Die Zensurmaßnahmen im chinesischen Film und Fernsehen sind Teil einer breiteren Kampagne. Einem Bericht von China Daily zufolge wurden Ende April binnen einer Woche 535 Microblogaccounts in den Portalen sina.com.cn, qq.com, sohu.com, 163.com, hexun.com und weibo.10086.cn wegen der Verbreitung pornografischer Inhalte geschlossen. Führende chinesische Internetfirmen wie Sina Corp (die Sina Weibo betreibt), die Suchmaschine Baidu und Tencent, der Inhaber des sozialen Netzwerkes QQ, stimmten bereits im vergangenen November einer Richtline der Regierung zu, die unter anderem die Bekämpfung von Onlinepornografie zum Inhalt hat.

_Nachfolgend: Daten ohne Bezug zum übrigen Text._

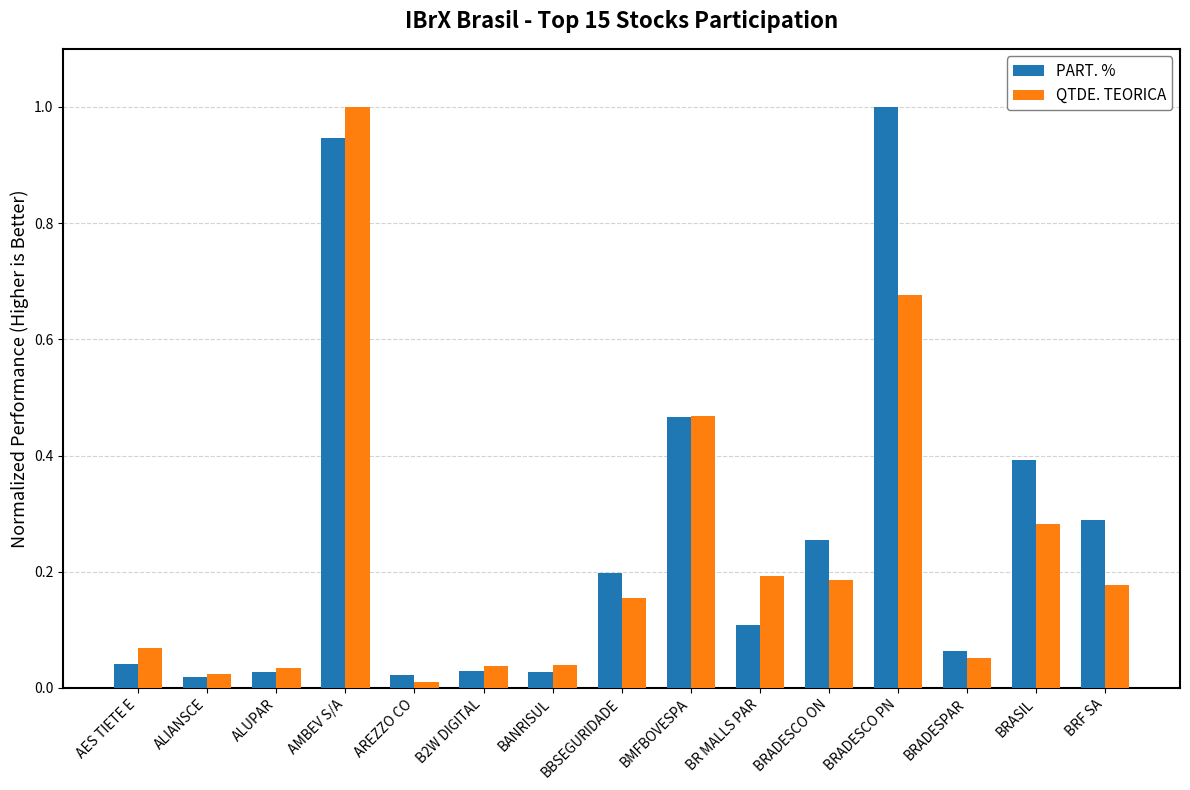

Rank the series by their average value, from lowest to highest.

QTDE. TEORICA, PART. %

Trotz der rigiden Maßnahmen gegen die chinesische Pornoindustrie und der ungebremsten Zensur pornografischer Inhalte ist deren Konsum ungebrochen. Das Internet ist weiterhin bedeutend für die Verbreitung der Materialien. Einer von der englischsprachigen China Daily im April veröffentlichten Umfrage zufolge spielen Internet und Pornografie eine wesentliche Rolle als Quellen für Wissen rund um Sexualität in China.
Doch da unter solchen Umständen keine echte Pornoindustrie wachsen kann, wird der Markt in der Volksrepublik durch chinesische Amateurproduktionen und professionelle japanische Filme und Bilder geprägt. So sind es häufig japanische Pornostars wie Aoi Sora, die in China populär werden.
Die Zensur der Fernsehauftritte von Aoi Sora ist eine Episode, die sehr gut in das Bild der Entwicklungen der letzten Monate passt. Doch bislang gelang es der chinesischen Zensur weder die Existenz einer Pornoindustrie noch die Verbreitung einschlägigen Materials zu verhindern. Die Debatte der letzten Monate wird zunehmend von Beispielen prominenter Akteure geprägt, die immer mehr in das Interesse der chinesischen Behörden geraten. Wie weit die Freiheit der Medien und der Individuen gehen kann, darüber wird in den Foren und Microblogs noch längere Zeit zu debattieren sein.